Vendredi, l’armée avait annoncé avoir « accepté un cessez-le-feu de trois jours » pour l’Aïd al-Fitr, la fête musulmane qui marque la fin du mois de jeûne sacré du ramadan. Mais l’armée et les FSR n’ont pas respecté leurs engagements. Le bilan encore très provisoire s’élève à plus de 420 morts et 3 700 blessés, selon l’OMS. Alors que les deux camps se livrent aussi à une bataille de communication, il est impossible de savoir qui contrôle les aéroports du pays et dans quel état ils se trouvent après avoir été le théâtre de violents combats depuis le premier jour du conflit.

Les deux généraux avaient pris le pouvoir lors du coup d’État de 2021, mettant un coup d’arrêt au processus vers une transition démocratique, après la chute du dictateur Omar el-Béchir, en 2019. Les hostilités ont éclaté après qu’ils ont été incapables de s’accorder sur l’intégration des paramilitaires du général Daglo aux troupes régulières du général Burhane, après des semaines de négociations politiques sous égide internationale.

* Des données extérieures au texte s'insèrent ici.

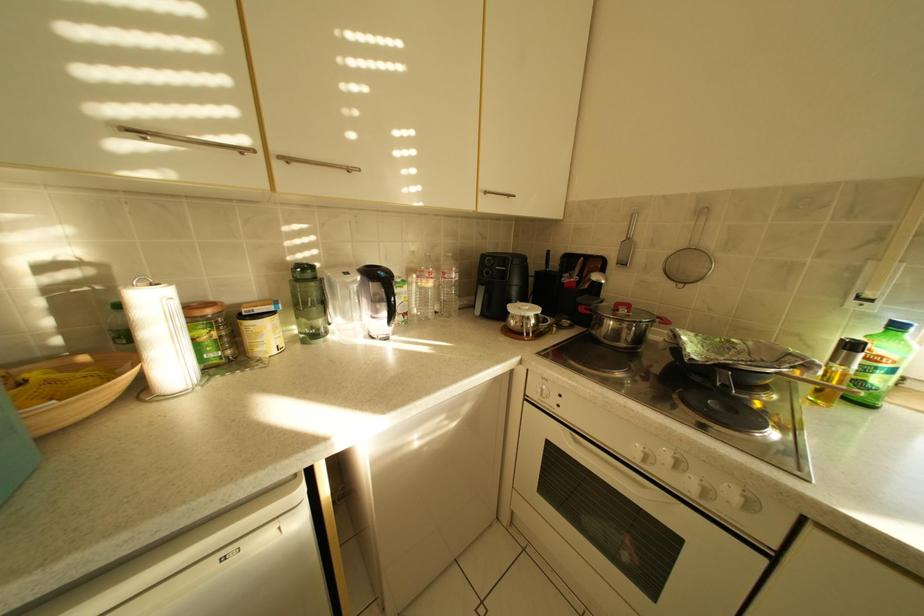
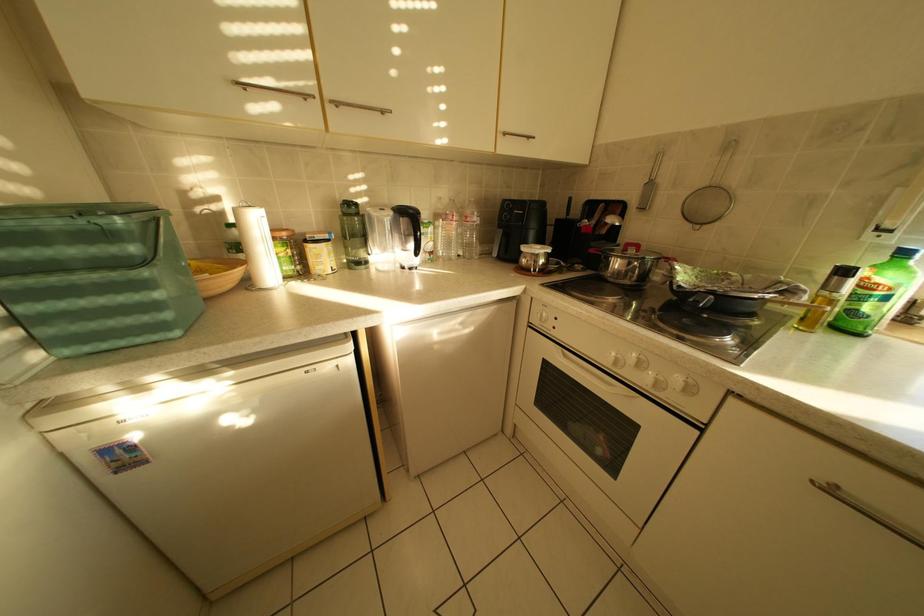
What movement of the cameraman would produce the second image?

The movement direction of the cameraman is right, backward.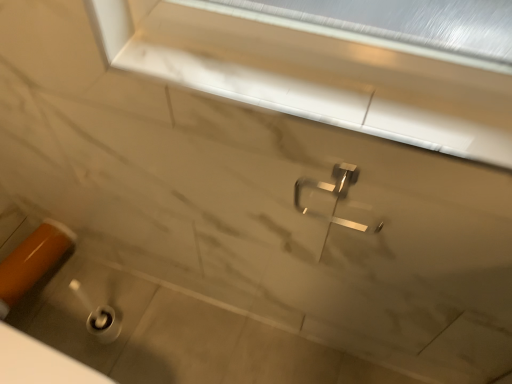
Question: Is orange glossy door handle at lower left far away from polished metallic tap at center?

Choices:
 (A) yes
 (B) no

Answer: (B)

Question: From the image's perspective, is orange glossy door handle at lower left below polished metallic tap at center?

Choices:
 (A) yes
 (B) no

Answer: (A)

Question: Does orange glossy door handle at lower left have a lesser height compared to polished metallic tap at center?

Choices:
 (A) yes
 (B) no

Answer: (A)

Question: Is orange glossy door handle at lower left facing towards polished metallic tap at center?

Choices:
 (A) yes
 (B) no

Answer: (B)

Question: Is orange glossy door handle at lower left at the left side of polished metallic tap at center?

Choices:
 (A) no
 (B) yes

Answer: (B)

Question: Is orange glossy door handle at lower left positioned beyond the bounds of polished metallic tap at center?

Choices:
 (A) no
 (B) yes

Answer: (B)

Question: Is orange glossy door handle at lower left at the left side of white marble window frame at upper center?

Choices:
 (A) no
 (B) yes

Answer: (B)

Question: Can you see orange glossy door handle at lower left touching white marble window frame at upper center?

Choices:
 (A) yes
 (B) no

Answer: (B)

Question: From the image's perspective, would you say orange glossy door handle at lower left is positioned over white marble window frame at upper center?

Choices:
 (A) yes
 (B) no

Answer: (B)

Question: Does orange glossy door handle at lower left have a lesser width compared to white marble window frame at upper center?

Choices:
 (A) no
 (B) yes

Answer: (B)

Question: Does orange glossy door handle at lower left come in front of white marble window frame at upper center?

Choices:
 (A) yes
 (B) no

Answer: (B)

Question: Is orange glossy door handle at lower left surrounding white marble window frame at upper center?

Choices:
 (A) no
 (B) yes

Answer: (A)

Question: Can you confirm if white marble window frame at upper center is positioned to the right of polished metallic tap at center?

Choices:
 (A) yes
 (B) no

Answer: (B)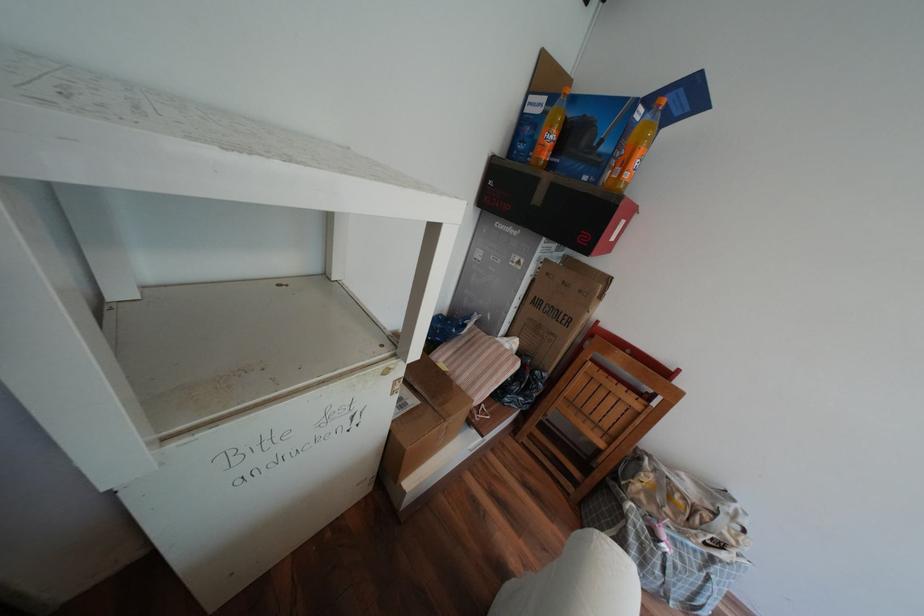
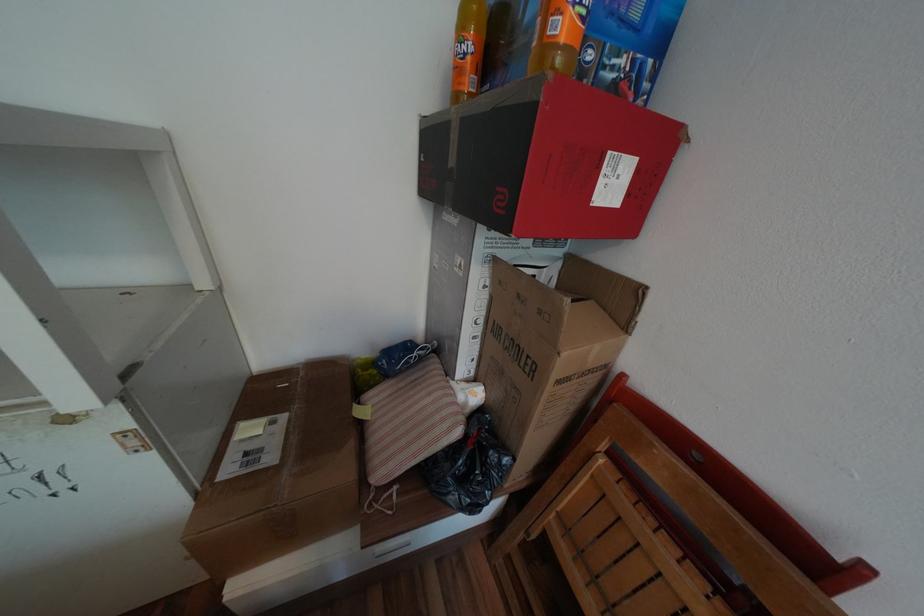
Locate, in the second image, the point that corresponds to pixel 637 176 in the first image.

(569, 26)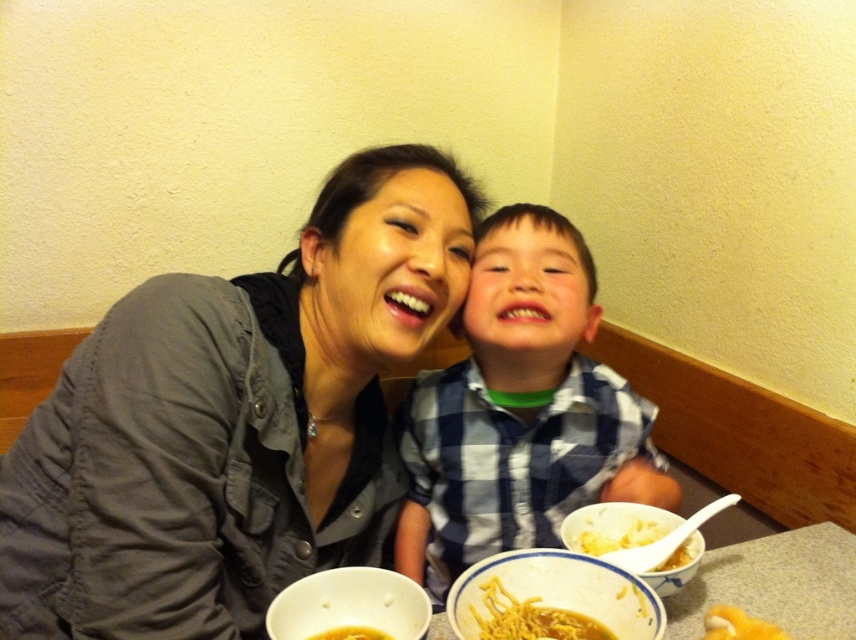
How far apart are white matte bowl at lower center and white ceramic bowl at lower right?

white matte bowl at lower center and white ceramic bowl at lower right are 12.69 inches apart.

How much distance is there between white matte bowl at lower center and white ceramic bowl at lower right?

A distance of 12.69 inches exists between white matte bowl at lower center and white ceramic bowl at lower right.

You are a GUI agent. You are given a task and a screenshot of the screen. Output one action in this format:
    pyautogui.click(x=<x>, y=<y>)
    Task: Click on the white matte bowl at lower center
    The width and height of the screenshot is (856, 640).
    Given the screenshot: What is the action you would take?
    pyautogui.click(x=349, y=604)

Is point (507, 552) positioned in front of point (602, 634)?

That is False.

Is yellow matte bowl at lower center closer to the viewer compared to yellow noodle soup at lower center?

Yes, yellow matte bowl at lower center is closer to the viewer.

Find the location of a particular element. The width and height of the screenshot is (856, 640). yellow matte bowl at lower center is located at coordinates (553, 593).

Does blue plaid shirt at center have a greater width compared to white matte bowl at lower center?

Yes.

Which is in front, point (449, 380) or point (301, 604)?

Point (301, 604)

Find the location of a particular element. The height and width of the screenshot is (640, 856). blue plaid shirt at center is located at coordinates (519, 410).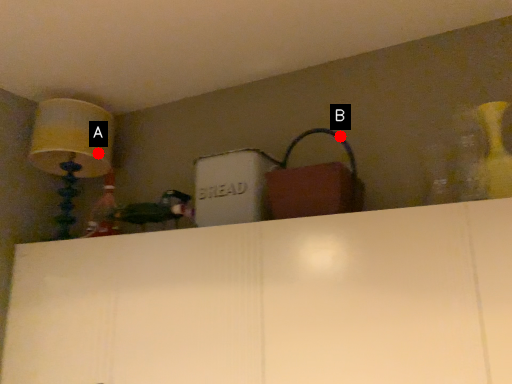
Question: Two points are circled on the image, labeled by A and B beside each circle. Which point appears farthest from the camera in this image?

Choices:
 (A) A is further
 (B) B is further

Answer: (A)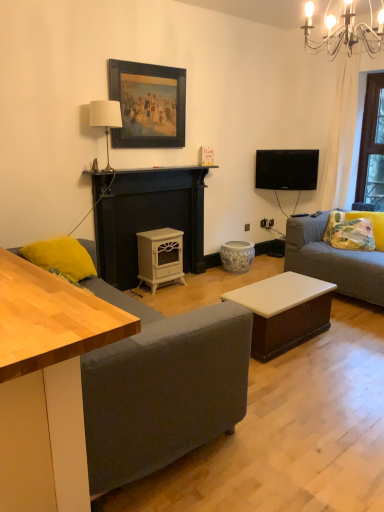
Locate an element on the screen. The height and width of the screenshot is (512, 384). vacant area on top of white glossy coffee table at center (from a real-world perspective) is located at coordinates (279, 284).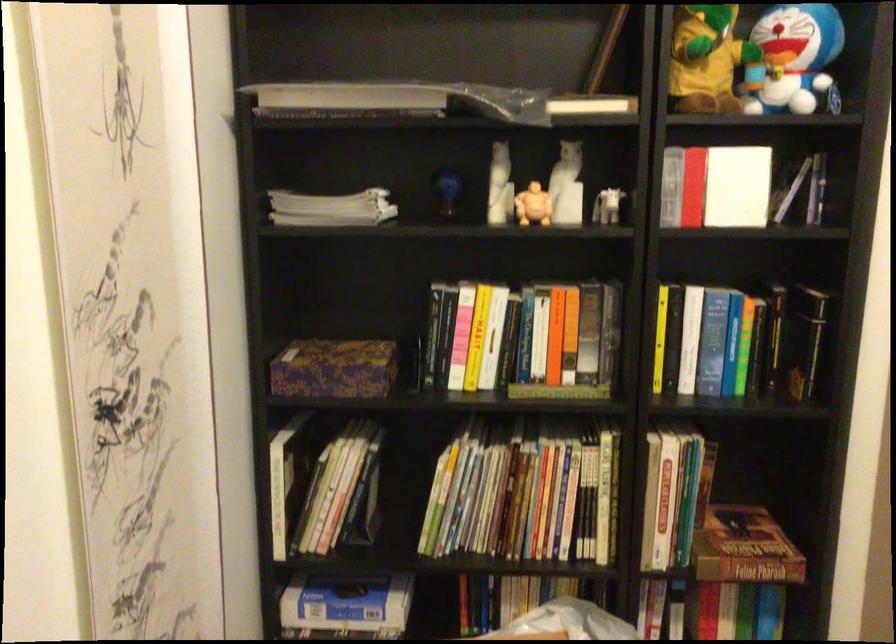
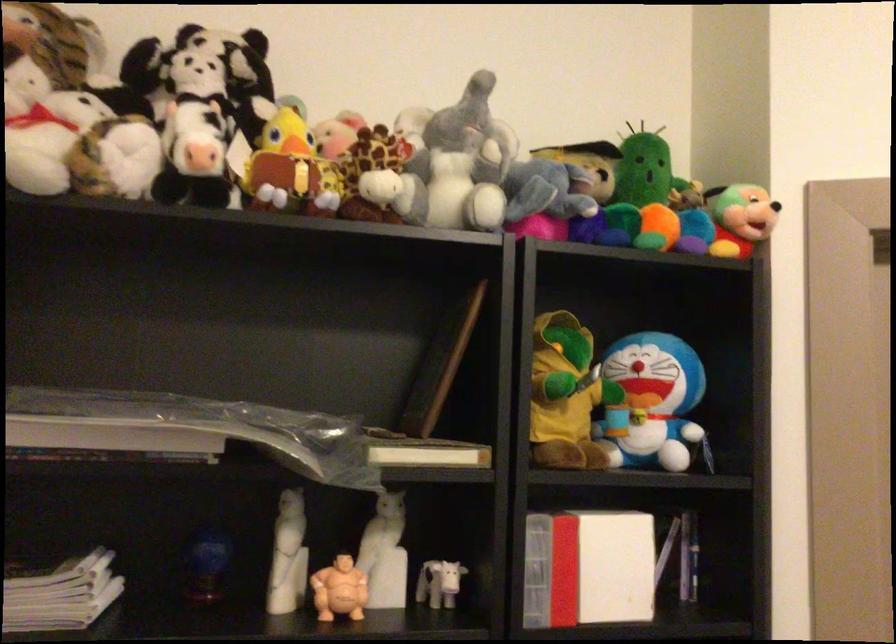
The first image is from the beginning of the video and the second image is from the end. How did the camera likely rotate when shooting the video?

The rotation direction of the camera is right-up.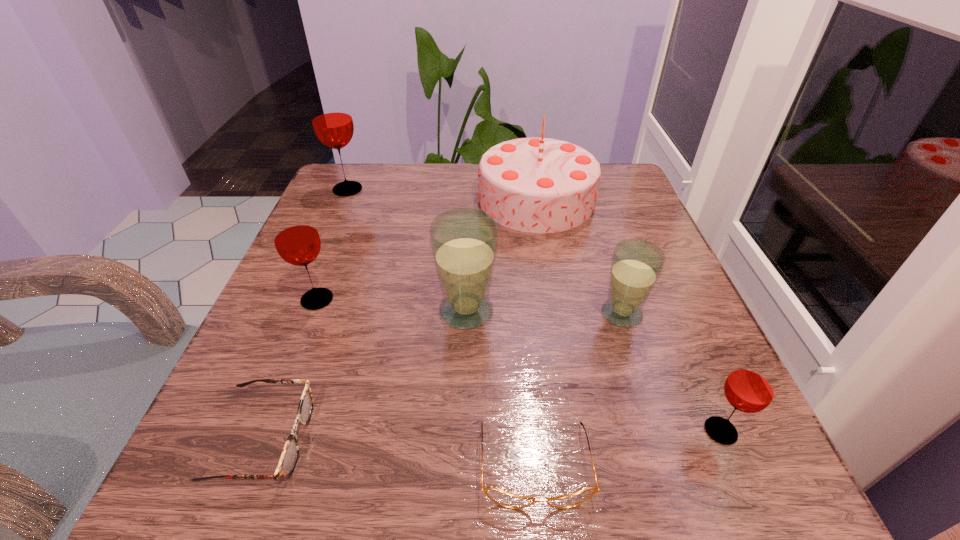
I want to click on vacant space at the left edge, so click(x=326, y=279).

In order to click on vacant space at the right edge in this screenshot , I will do `click(661, 411)`.

Where is `vacant space at the far left corner of the desktop`? The image size is (960, 540). vacant space at the far left corner of the desktop is located at coordinates (x=315, y=212).

The image size is (960, 540). I want to click on free space at the far right corner, so click(612, 167).

Where is `free space between the nearest glass and the farthest red glass`? Image resolution: width=960 pixels, height=540 pixels. free space between the nearest glass and the farthest red glass is located at coordinates (534, 310).

You are a GUI agent. You are given a task and a screenshot of the screen. Output one action in this format:
    pyautogui.click(x=<x>, y=<y>)
    Task: Click on the vacant space in between the second biggest red glass and the right spectacles
    This screenshot has width=960, height=540.
    Given the screenshot: What is the action you would take?
    pyautogui.click(x=426, y=382)

You are a GUI agent. You are given a task and a screenshot of the screen. Output one action in this format:
    pyautogui.click(x=<x>, y=<y>)
    Task: Click on the empty space that is in between the birthday cake and the gold spectacles
    
    Given the screenshot: What is the action you would take?
    pyautogui.click(x=536, y=332)

Where is `unoccupied position between the left spectacles and the second farthest red glass`? unoccupied position between the left spectacles and the second farthest red glass is located at coordinates (291, 369).

Image resolution: width=960 pixels, height=540 pixels. Identify the location of vacant space in between the rightmost glass and the biggest red glass. (534, 310).

You are a GUI agent. You are given a task and a screenshot of the screen. Output one action in this format:
    pyautogui.click(x=<x>, y=<y>)
    Task: Click on the vacant space that is in between the left spectacles and the birthday cake
    
    Given the screenshot: What is the action you would take?
    pyautogui.click(x=400, y=320)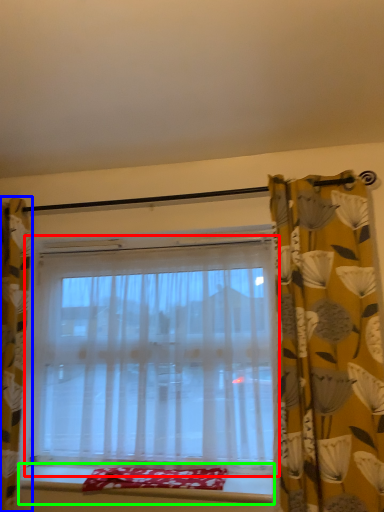
Question: Which is nearer to the window (highlighted by a red box)? curtain (highlighted by a blue box) or window sill (highlighted by a green box).

Choices:
 (A) curtain
 (B) window sill

Answer: (B)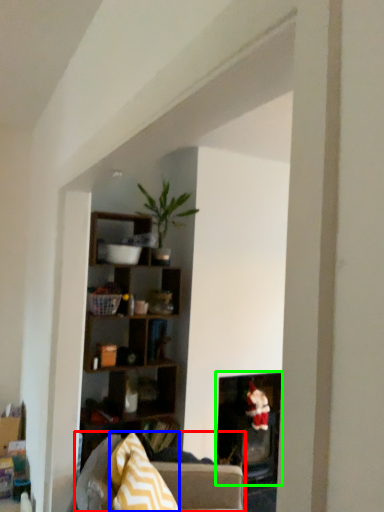
Question: Estimate the real-world distances between objects in this image. Which object is closer to studio couch (highlighted by a red box), pillow (highlighted by a blue box) or fireplace (highlighted by a green box)?

Choices:
 (A) pillow
 (B) fireplace

Answer: (A)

À Khartoum, une ville de cinq millions d’habitants, de nombreux civils s’aventurent hors de chez eux uniquement pour obtenir des denrées alimentaires d’urgence ou pour fuir.

Au Soudan, troisième producteur d’or d’Afrique et pourtant l’un des pays les plus pauvres au monde, les services de santé sont à genoux depuis des décennies et un tiers des 45 millions d’habitants souffre de la faim. L’arrêt des opérations de la plupart des organisations humanitaires va aggraver la situation. Et le conflit menace désormais de gagner du terrain au-delà des frontières du Soudan, selon des experts.